Quote:
Originally Posted by domer2
How is that self explanatory? That is just random speculation.
Not only would he have to be wearing gloves that could easily be penetrated, they would need to be actually penetrated, and he would need to be completely unaware of it bleeding to notice that he was dripping all over the place.
The planting of the blood is the most logical explanation given the lack of fingerprints and the vial of blood that was penetrated.
We could use a real life Dexter to study the blood pattern. I would highly doubt the patterns found are consistent with how an actual human would bleed.
I am talking about people presenting it is something that cant happen, I wasnt saying thats obviously what went down, or saying I believe that is what went down, just there is a very easy explanation from the prosecutors side. By self explanatory I meant that it seems obvious how you can get blood and no finger prints. Obviously It could still be planted, I just saw in the doc, and on reddit, people throwing that out as the silver bullet.
According to people on reddit who have read more of the case and its decision:
- The blood did match that of a drip(the same guy who talked about the hair blood confirmed this apparently).

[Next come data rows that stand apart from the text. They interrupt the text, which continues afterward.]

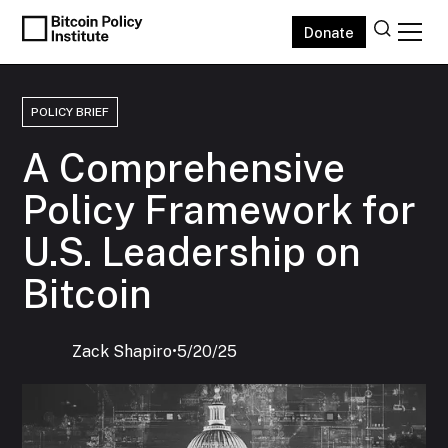
Donate
POLICY BRIEF
A Comprehensive
Policy Framework for
U.S. Leadership on
Bitcoin
Zack Shapiro
‍•
5/20/25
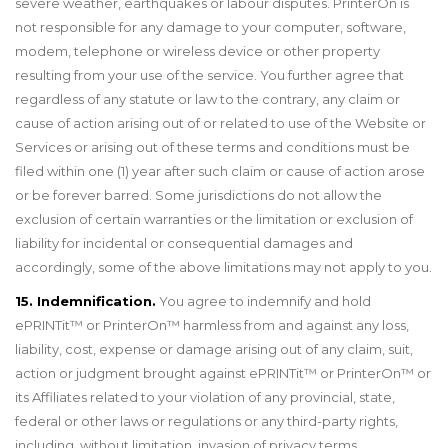
severe weather, earthquakes or labour disputes. PrinterOn is
not responsible for any damage to your computer, software,
modem, telephone or wireless device or other property
resulting from your use of the service. You further agree that
regardless of any statute or law to the contrary, any claim or
cause of action arising out of or related to use of the Website or
Services or arising out of these terms and conditions must be
filed within one (1) year after such claim or cause of action arose
or be forever barred. Some jurisdictions do not allow the
exclusion of certain warranties or the limitation or exclusion of
liability for incidental or consequential damages and
accordingly, some of the above limitations may not apply to you.
15. Indemnification.
You agree to indemnify and hold
ePRINTit™ or PrinterOn™ harmless from and against any loss,
liability, cost, expense or damage arising out of any claim, suit,
action or judgment brought against ePRINTit™ or PrinterOn™ or
its Affiliates related to your violation of any provincial, state,
federal or other laws or regulations or any third-party rights,
including, without limitation, invasion of privacy terms.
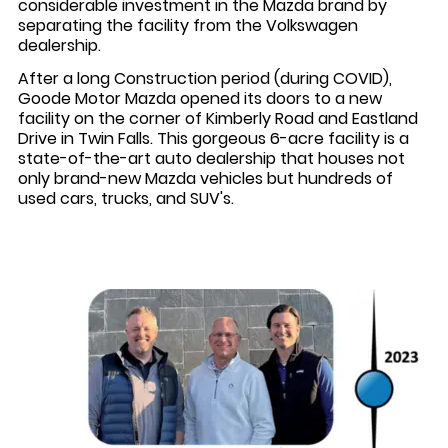
considerable investment in the Mazda brand by
separating the facility from the Volkswagen
dealership.
After a long Construction period (during COVID),
Goode Motor Mazda opened its doors to a new
facility on the corner of Kimberly Road and Eastland
Drive in Twin Falls. This gorgeous 6-acre facility is a
state-of-the-art auto dealership that houses not
only brand-new Mazda vehicles but hundreds of
used cars, trucks, and SUV's.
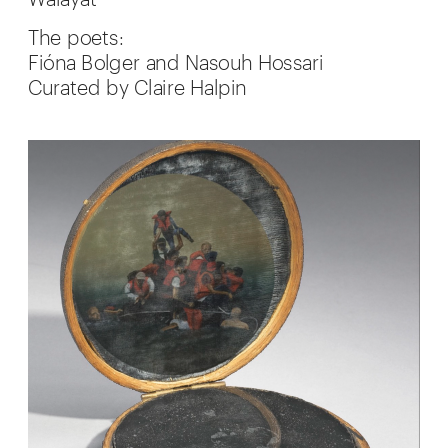
Walayat
The poets:
Fióna Bolger and Nasouh Hossari
Curated by Claire Halpin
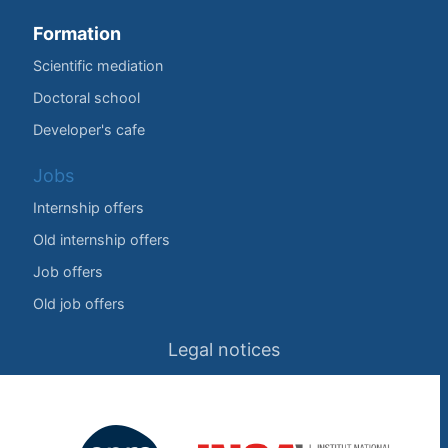
Formation
Scientific mediation
Doctoral school
Developer's cafe
Jobs
Internship offers
Old internship offers
Job offers
Old job offers
Legal notices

A quote from a guy on reddit(about the needle hole in the vial):
"I am not the OP. But I am a prosecutor. And formerly, while I was in college, worked in a lab as a phlebotomist and lab tech. I have collected hundreds, if not thousands, of blood samples in the exact vacutainer collection tubes that the Avery sample was collected in. I worked in the early to mid-late 90's, when the rubber top vacutainers were used (there are more modern ones, with a plastic/latex top cop combo that are different). I already made a post on this in this reddit. But the short version is that those rubber top vacutainers always have a hole in the top from the collection. The only way to collect blood with those is to put the needle in the patient's vein, then puncture the top of the vial through the rubber top with the other end of the needle so the blood goes directly from the patient's vein into the vial. Every rubber top vacutainer like the one shown will have the same exact puncture hole from the initial collection of the blood. The fact that any nurse, phlebotomist, or medical professional who collects blood knows that this is common knowledge made me suspect the motivations of this documentary."
Last edited by CCuster_911; 12-24-2015 at 06:04 PM.